Costs: Chimney balloons cost around £15–£25 depending on flue size. Draught excluder cushions are available from around £10.
DIY difficulty: ⭐ Easy — chimney balloons are inflated by mouth or with a pump and require no tools.
Expected savings: Sealing an unused chimney can save around £65–£90 per year according to the Energy Saving Trust — making it one of the most cost-effective draught-proofing measures available.
Loft Hatches
The loft hatch is often overlooked, but it can be a significant source of heat loss. Most loft hatches are simply a piece of board sitting in a frame with no seal — meaning warm air from the room below escapes freely into the cold loft space above.
Products to use:
- Foam or rubber compression seal — applied around the frame of the loft hatch, just like a door seal, to create an airtight close when the hatch is shut.
- Loft hatch insulation board — a rigid insulation panel fixed to the top of the hatch door to reduce heat loss through the hatch itself, in addition to sealing the edges.
Costs: A foam seal strip costs £3–£8. Insulation boards for loft hatches are available from around £15–£30.
DIY difficulty: ⭐ Easy — applying a compression seal is a simple self-adhesive job.
Expected savings: Draught-proofing and insulating the loft hatch can save around £20–£30 per year, and it takes less than an hour to do.
Summary and Final Tips
Draught-proofing is one of the best-value home improvements a UK homeowner can make.

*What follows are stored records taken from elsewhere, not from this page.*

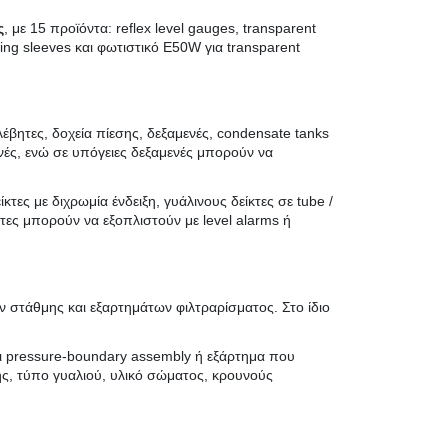
ς
, με 15 προϊόντα: reflex level gauges, transparent
ng sleeves και φωτιστικό E50W για transparent
έβητες, δοχεία πίεσης, δεξαμενές, condensate tanks
νές, ενώ σε υπόγειες δεξαμενές μπορούν να
κτες με διχρωμία ένδειξη, γυάλινους δείκτες σε tube /
είκτες μπορούν να εξοπλιστούν με level alarms ή
 στάθμης και εξαρτημάτων φιλτραρίσματος. Στο ίδιο
αι pressure-boundary assembly ή εξάρτημα που
ξης, τύπο γυαλιού, υλικό σώματος, κρουνούς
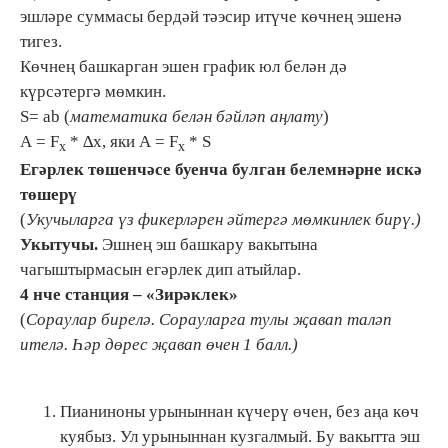
эшләре суммасы бердәй тәэсир итүче көчнең эшенә
тигез.
Көчнең башкарган эшен график юл белән дә
күрсәтергә мөмкин.
S= ab (
математика белән бәйләп аңлату
)
А = F
* ∆х, яки А = F
* S
x
x
Егәрлек төшенчәсе буенча булган белемнәрне искә
төшерү
(
Укучыларга үз фикерләрен әйтергә мөмкинлек бирү.)
Укытучы.
Эшнең эш башкару вакытына
чагыштырмасын егәрлек дип атыйлар.
4 нче с
танция –
«Зирәклек»
(
Сораулар бирелә. Сорауларга тулы җавап таләп
ителә. Һәр дөрес җавап өчен 1 балл.)
Пианиноны урыныннан күчерү өчен, без аңа көч
куябыз. Ул урыныннан кузгалмый. Бу вакытта эш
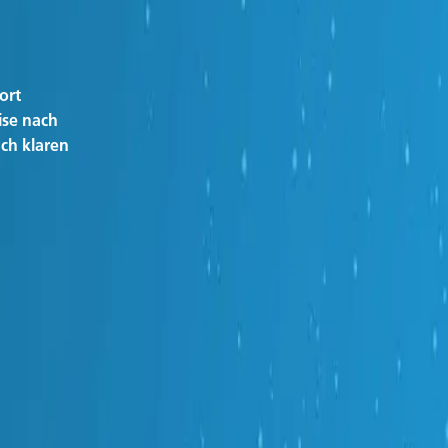
ort
ise nach
ach klaren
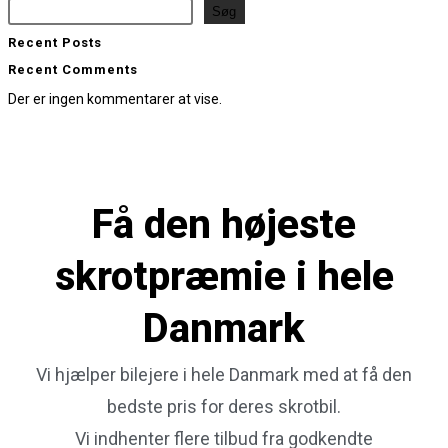
Søg
Recent Posts
Recent Comments
Der er ingen kommentarer at vise.
Få den
højeste
skrotpræmie
i hele
Danmark
Vi hjælper bilejere i hele Danmark med at få den
bedste pris for deres skrotbil.
Vi indhenter flere tilbud fra godkendte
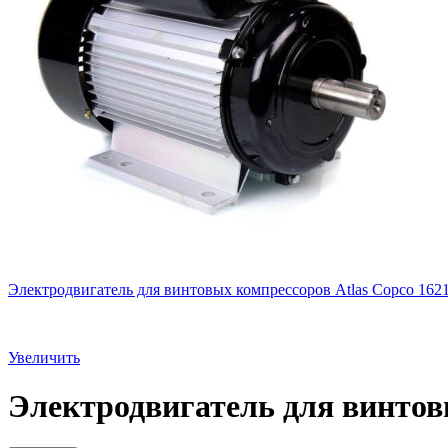
Электродвигатель для винтовых компрессоров Atlas Copco 162
Увеличить
Электродвигатель для винтов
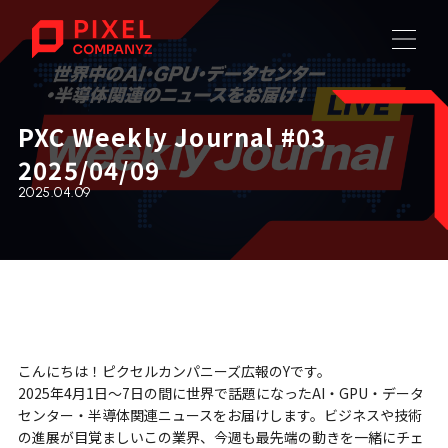
PXC Weekly Journal #03
2025/04/09
2025.04.09
こんにちは！ピクセルカンパニーズ広報のYです。
2025年4月1日〜7日の間に世界で話題になったAI・GPU・データ
センター・半導体関連ニュースをお届けします。ビジネスや技術
の進展が目覚ましいこの業界、今週も最先端の動きを一緒にチェ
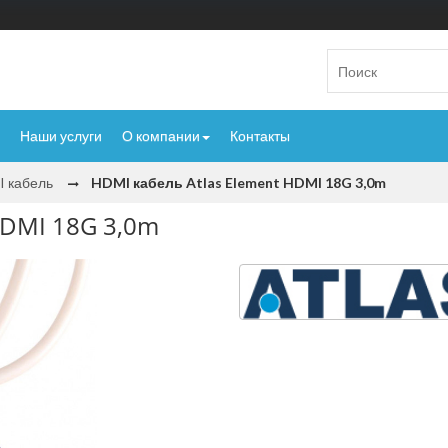
Наши услуги
О компании
Контакты
 кабель
HDMI кабель Atlas Element HDMI 18G 3,0m
HDMI 18G 3,0m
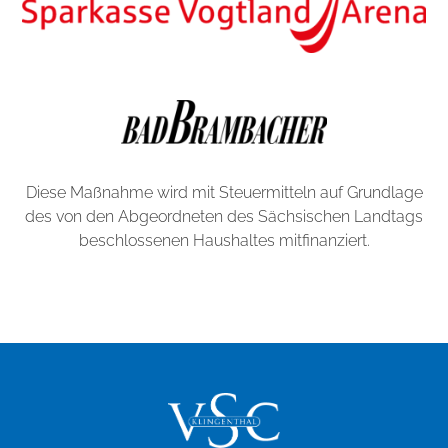
Diese Maßnahme wird mit Steuermitteln auf Grundlage
des von den Abgeordneten des Sächsischen Landtags
beschlossenen Haushaltes mitfinanziert.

The materials are cheap, the work is well within DIY reach, and the savings add up quickly — especially when you tackle multiple areas of the home at once.
Here’s a quick recap of the key actions:
- Seal external doors with brush strips and threshold strips
- Fit a letterbox excluder and keyhole cover
- Apply foam or brush strips to draughty windows
- Fill floorboard gaps and seal skirting boards
- Install a chimney balloon in unused fireplaces
- Seal and insulate your loft hatch
For the best results, do a thorough draught survey first using the candle or feel test, then work through each area systematically. Combined, these measures could save you well over £150 per year on your energy bills — and your home will feel noticeably warmer and more comfortable from day one.
If you’re unsure about any aspect of draught-proofing, or if you suspect more significant issues such as failing window seals or structural gaps, it’s always worth getting a professional assessment. A qualified tradesperson can identify problems that aren’t always visible to the naked eye and recommend the most effective solutions for your property.